Finally found some time yesterday to put together four more then-now comparisons using my grandparents’ old slides from early 1965 and some pictures I took last month while at KSC on business.

LC-14, Then and Now

This one shows the access road into LC-14, the Atlas site from which (among other things) John Glenn’s first orbital mission was launched.  The foliage has obscured the view of what remains, but if you go down the road to where it curves to the right, you can still see the blockhouse and the launch mount/tower foundation (dead center in the lower image). As I recall, the tower and gantry are preserved (albeit on the ground and in sections) at the rocket park near LC-17.

 

LC-34, Then and Now

This comparison of LC-34 is almost perfect, but for the strange discrepancy of perspective (the blockhouse looks much further away in the old slide).  What’s really disappointing here is that the small image doesn’t show all the interesting details I can see in the originals – specifically, the fact that the two road signs on the right of the access road are still there and identical, as near as I can tell, at least one of the flame diverters in the “parked” location is visible in both pictures, and in the old slide, one of the umbilical towers at nearby LC-37 is visible (the tiny dark line sticking up above the trees near the left side of the older image). I can’t really be sure, but some of the telephone poles in the new photo might even be original (hard to tell, since the crossmembers are somewhat different now).

LC-17, Then and Now

The two Delta-II pads at LC-17. Unfortunately, there wasn’t enough similarity between then and now in the tower design to be certain that I was even close to having the same view – the old slide may even be from the coastal side of the towers, while the new image is taken from the inland side (the inland image was a better gut-feel match than the coastal images I took, though).  The angle here is completely different because I took the new image on a different day, when I didn’t have the old image to use as a guide.

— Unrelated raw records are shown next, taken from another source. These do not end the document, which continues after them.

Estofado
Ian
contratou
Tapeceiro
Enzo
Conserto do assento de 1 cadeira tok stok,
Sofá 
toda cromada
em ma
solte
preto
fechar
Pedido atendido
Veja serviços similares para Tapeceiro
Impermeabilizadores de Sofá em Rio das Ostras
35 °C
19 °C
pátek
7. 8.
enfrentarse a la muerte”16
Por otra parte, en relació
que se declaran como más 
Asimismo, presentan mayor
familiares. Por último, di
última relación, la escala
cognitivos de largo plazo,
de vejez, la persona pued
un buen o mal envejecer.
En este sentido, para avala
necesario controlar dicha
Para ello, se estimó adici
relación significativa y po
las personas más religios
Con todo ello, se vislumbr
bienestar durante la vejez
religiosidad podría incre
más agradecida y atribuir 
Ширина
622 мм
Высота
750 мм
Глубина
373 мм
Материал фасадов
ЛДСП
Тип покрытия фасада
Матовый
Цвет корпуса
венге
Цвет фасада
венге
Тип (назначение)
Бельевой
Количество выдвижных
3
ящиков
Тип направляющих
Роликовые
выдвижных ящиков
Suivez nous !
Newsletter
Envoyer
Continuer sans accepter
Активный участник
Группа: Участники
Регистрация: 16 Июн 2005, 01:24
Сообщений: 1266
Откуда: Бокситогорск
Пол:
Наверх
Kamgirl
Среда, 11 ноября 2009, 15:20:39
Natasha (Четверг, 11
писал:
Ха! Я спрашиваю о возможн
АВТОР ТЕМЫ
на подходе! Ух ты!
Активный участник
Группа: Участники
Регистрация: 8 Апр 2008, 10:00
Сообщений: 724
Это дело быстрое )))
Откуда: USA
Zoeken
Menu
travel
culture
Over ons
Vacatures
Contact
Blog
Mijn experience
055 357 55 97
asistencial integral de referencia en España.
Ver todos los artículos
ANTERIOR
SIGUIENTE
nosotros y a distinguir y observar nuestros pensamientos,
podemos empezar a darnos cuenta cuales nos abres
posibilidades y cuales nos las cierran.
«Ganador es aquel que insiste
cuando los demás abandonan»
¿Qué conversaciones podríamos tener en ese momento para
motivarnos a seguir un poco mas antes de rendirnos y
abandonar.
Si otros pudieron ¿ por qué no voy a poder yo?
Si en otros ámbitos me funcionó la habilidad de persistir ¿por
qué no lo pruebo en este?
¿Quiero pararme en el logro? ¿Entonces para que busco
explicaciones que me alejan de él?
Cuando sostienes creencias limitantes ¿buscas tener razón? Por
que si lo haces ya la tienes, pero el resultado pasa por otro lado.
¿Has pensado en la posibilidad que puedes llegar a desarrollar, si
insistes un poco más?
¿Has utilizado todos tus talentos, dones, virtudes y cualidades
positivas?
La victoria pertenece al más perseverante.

Mercury Monument, Then and Now

This was a surprisingly difficult view to match – in part because (I realized after I’d gotten home) the printed copy I was using as a guide cut off the right side of the image at about the right-hand side of the blockhouse mound. Obviously, the receding lines aren’t going to match up when you’re actually a few feet to one side of where you should be. I also had trouble with the height – judging from the crossbar on the monument, I didn’t crouch down far enough to simulate a chest-height slide camera. The people next to the monument are strangers, but the guy on the left looks a lot like my father – I sure would like to know what happened the pictures he was apparently taking at the time.

There are three more old slides that I couldn’t match up, unfortunately. Two are similar views on rocket row, showing two identical service towers emerging above nearby foliage…I could never figure out for certain which towers they were (Titans, I believe, but it’s not clear which pads), and there’s not enough other detail in the slide to figure out where to go nowadays to replicate the shot. The third image was of the second crawler-transporter under construction (mostly done, with the treads missing)…I was able to find several shots of the area from different angles in NASA’s Moonport history document, but nothing showing for certain where the crawler and nearby buildings were relative to still-existing structures. I suspect they were in the area near OPF3 where the TPS shop and Ares MLP construction area are today.

UPDATE: Actually, the two identical towers might have been LC36A/B. The shape of the service structure certainly looks right.